• Task item: Copy the records starting at the line that contains "What is the smallest value displayed?" and ending at the line that contains "Between 77 and 61, which is larger?". Replace "value" with "figure" and keep everything else the same.

(Saved entries)
'''
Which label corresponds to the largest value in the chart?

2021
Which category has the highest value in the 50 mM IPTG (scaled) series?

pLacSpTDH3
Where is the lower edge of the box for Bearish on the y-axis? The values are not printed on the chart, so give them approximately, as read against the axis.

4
'''
'''
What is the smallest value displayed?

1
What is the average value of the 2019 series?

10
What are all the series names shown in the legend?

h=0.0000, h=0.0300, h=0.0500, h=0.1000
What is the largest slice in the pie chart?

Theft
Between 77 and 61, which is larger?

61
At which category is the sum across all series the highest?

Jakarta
'''
'''
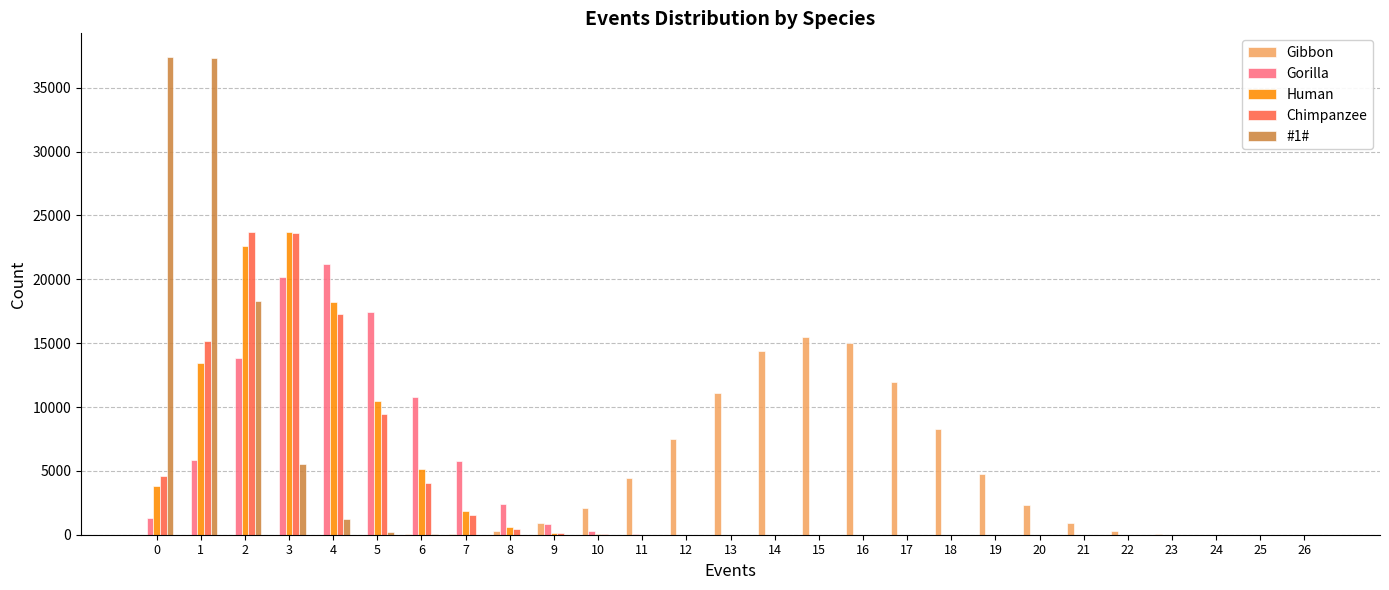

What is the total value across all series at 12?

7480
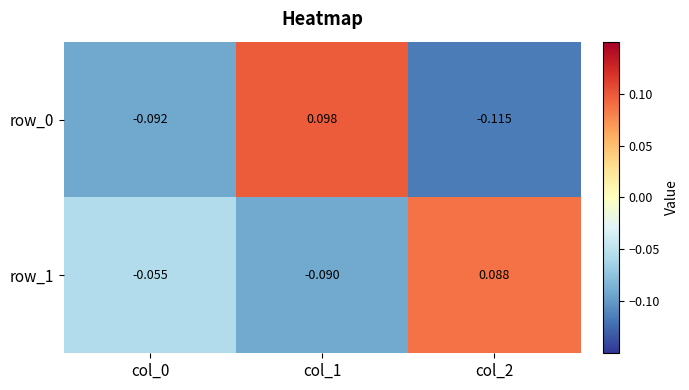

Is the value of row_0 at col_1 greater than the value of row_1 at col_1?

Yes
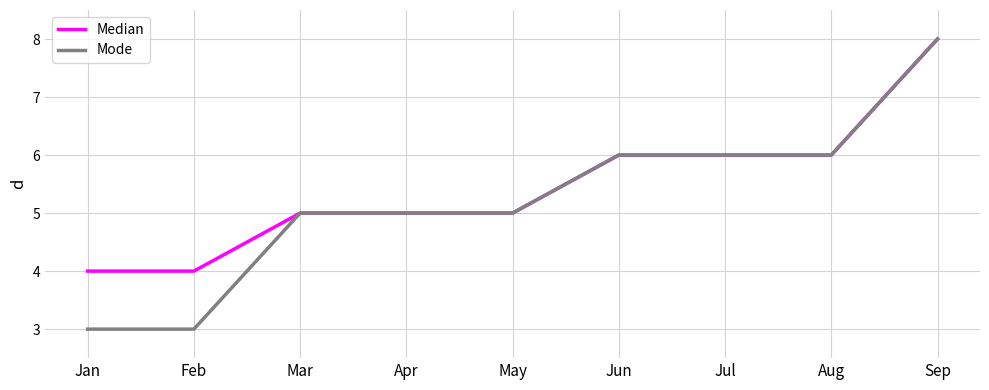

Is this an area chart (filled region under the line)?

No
'''
• Exercise result:
What is the smallest figure displayed?

1
What is the average figure of the 2019 series?

10
What are all the series names shown in the legend?

h=0.0000, h=0.0300, h=0.0500, h=0.1000
What is the largest slice in the pie chart?

Theft
Between 77 and 61, which is larger?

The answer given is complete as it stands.